## PROBLEM TO WORK ON
Can you copy every line of the entries below word for word, leaving each one unchanged?

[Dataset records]
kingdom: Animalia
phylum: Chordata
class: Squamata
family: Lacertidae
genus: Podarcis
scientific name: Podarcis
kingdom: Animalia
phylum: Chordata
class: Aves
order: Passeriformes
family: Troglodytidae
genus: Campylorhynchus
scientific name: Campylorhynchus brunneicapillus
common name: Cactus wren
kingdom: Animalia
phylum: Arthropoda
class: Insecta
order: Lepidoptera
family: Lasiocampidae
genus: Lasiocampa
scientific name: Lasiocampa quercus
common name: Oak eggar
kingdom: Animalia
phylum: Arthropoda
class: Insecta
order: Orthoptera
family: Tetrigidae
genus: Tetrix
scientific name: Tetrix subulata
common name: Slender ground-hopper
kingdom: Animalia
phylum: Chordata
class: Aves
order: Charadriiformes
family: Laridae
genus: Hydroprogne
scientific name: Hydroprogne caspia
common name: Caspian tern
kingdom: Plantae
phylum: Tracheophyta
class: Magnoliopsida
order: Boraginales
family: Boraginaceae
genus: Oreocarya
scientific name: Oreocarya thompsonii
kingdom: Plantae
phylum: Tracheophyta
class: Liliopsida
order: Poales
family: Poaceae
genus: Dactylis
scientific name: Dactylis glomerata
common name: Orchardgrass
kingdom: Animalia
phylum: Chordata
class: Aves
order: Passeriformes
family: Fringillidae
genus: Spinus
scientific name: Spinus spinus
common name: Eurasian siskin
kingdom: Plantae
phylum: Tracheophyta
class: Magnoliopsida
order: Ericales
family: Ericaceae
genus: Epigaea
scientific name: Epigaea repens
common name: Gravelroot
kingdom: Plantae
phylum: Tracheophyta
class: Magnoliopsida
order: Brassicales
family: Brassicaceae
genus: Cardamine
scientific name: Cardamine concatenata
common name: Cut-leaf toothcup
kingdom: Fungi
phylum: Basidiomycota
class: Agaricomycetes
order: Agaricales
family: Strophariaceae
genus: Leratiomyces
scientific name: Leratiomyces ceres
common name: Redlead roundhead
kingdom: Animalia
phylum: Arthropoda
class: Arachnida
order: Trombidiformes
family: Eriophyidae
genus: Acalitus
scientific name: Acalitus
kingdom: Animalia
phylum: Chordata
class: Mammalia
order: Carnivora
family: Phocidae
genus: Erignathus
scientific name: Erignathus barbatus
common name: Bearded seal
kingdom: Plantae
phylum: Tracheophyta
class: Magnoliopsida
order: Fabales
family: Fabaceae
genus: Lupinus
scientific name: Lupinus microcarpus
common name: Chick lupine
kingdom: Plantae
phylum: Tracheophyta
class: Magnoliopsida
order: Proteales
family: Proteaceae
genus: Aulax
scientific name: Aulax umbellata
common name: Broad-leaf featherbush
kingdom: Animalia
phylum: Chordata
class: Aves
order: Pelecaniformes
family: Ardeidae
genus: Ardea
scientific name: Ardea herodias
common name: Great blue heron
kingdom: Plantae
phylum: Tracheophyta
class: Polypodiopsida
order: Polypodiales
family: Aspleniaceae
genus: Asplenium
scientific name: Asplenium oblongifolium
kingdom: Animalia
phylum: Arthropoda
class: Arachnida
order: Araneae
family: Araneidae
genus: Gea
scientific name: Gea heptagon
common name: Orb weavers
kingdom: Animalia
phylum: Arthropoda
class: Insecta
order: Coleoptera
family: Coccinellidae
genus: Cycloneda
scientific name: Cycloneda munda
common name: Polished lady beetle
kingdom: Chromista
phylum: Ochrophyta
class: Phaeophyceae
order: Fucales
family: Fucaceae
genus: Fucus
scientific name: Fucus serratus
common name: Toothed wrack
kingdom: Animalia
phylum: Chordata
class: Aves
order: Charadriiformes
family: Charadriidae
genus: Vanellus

## SOLUTION
kingdom: Animalia
phylum: Chordata
class: Squamata
family: Lacertidae
genus: Podarcis
scientific name: Podarcis
kingdom: Animalia
phylum: Chordata
class: Aves
order: Passeriformes
family: Troglodytidae
genus: Campylorhynchus
scientific name: Campylorhynchus brunneicapillus
common name: Cactus wren
kingdom: Animalia
phylum: Arthropoda
class: Insecta
order: Lepidoptera
family: Lasiocampidae
genus: Lasiocampa
scientific name: Lasiocampa quercus
common name: Oak eggar
kingdom: Animalia
phylum: Arthropoda
class: Insecta
order: Orthoptera
family: Tetrigidae
genus: Tetrix
scientific name: Tetrix subulata
common name: Slender ground-hopper
kingdom: Animalia
phylum: Chordata
class: Aves
order: Charadriiformes
family: Laridae
genus: Hydroprogne
scientific name: Hydroprogne caspia
common name: Caspian tern
kingdom: Plantae
phylum: Tracheophyta
class: Magnoliopsida
order: Boraginales
family: Boraginaceae
genus: Oreocarya
scientific name: Oreocarya thompsonii
kingdom: Plantae
phylum: Tracheophyta
class: Liliopsida
order: Poales
family: Poaceae
genus: Dactylis
scientific name: Dactylis glomerata
common name: Orchardgrass
kingdom: Animalia
phylum: Chordata
class: Aves
order: Passeriformes
family: Fringillidae
genus: Spinus
scientific name: Spinus spinus
common name: Eurasian siskin
kingdom: Plantae
phylum: Tracheophyta
class: Magnoliopsida
order: Ericales
family: Ericaceae
genus: Epigaea
scientific name: Epigaea repens
common name: Gravelroot
kingdom: Plantae
phylum: Tracheophyta
class: Magnoliopsida
order: Brassicales
family: Brassicaceae
genus: Cardamine
scientific name: Cardamine concatenata
common name: Cut-leaf toothcup
kingdom: Fungi
phylum: Basidiomycota
class: Agaricomycetes
order: Agaricales
family: Strophariaceae
genus: Leratiomyces
scientific name: Leratiomyces ceres
common name: Redlead roundhead
kingdom: Animalia
phylum: Arthropoda
class: Arachnida
order: Trombidiformes
family: Eriophyidae
genus: Acalitus
scientific name: Acalitus
kingdom: Animalia
phylum: Chordata
class: Mammalia
order: Carnivora
family: Phocidae
genus: Erignathus
scientific name: Erignathus barbatus
common name: Bearded seal
kingdom: Plantae
phylum: Tracheophyta
class: Magnoliopsida
order: Fabales
family: Fabaceae
genus: Lupinus
scientific name: Lupinus microcarpus
common name: Chick lupine
kingdom: Plantae
phylum: Tracheophyta
class: Magnoliopsida
order: Proteales
family: Proteaceae
genus: Aulax
scientific name: Aulax umbellata
common name: Broad-leaf featherbush
kingdom: Animalia
phylum: Chordata
class: Aves
order: Pelecaniformes
family: Ardeidae
genus: Ardea
scientific name: Ardea herodias
common name: Great blue heron
kingdom: Plantae
phylum: Tracheophyta
class: Polypodiopsida
order: Polypodiales
family: Aspleniaceae
genus: Asplenium
scientific name: Asplenium oblongifolium
kingdom: Animalia
phylum: Arthropoda
class: Arachnida
order: Araneae
family: Araneidae
genus: Gea
scientific name: Gea heptagon
common name: Orb weavers
kingdom: Animalia
phylum: Arthropoda
class: Insecta
order: Coleoptera
family: Coccinellidae
genus: Cycloneda
scientific name: Cycloneda munda
common name: Polished lady beetle
kingdom: Chromista
phylum: Ochrophyta
class: Phaeophyceae
order: Fucales
family: Fucaceae
genus: Fucus
scientific name: Fucus serratus
common name: Toothed wrack
kingdom: Animalia
phylum: Chordata
class: Aves
order: Charadriiformes
family: Charadriidae
genus: Vanellus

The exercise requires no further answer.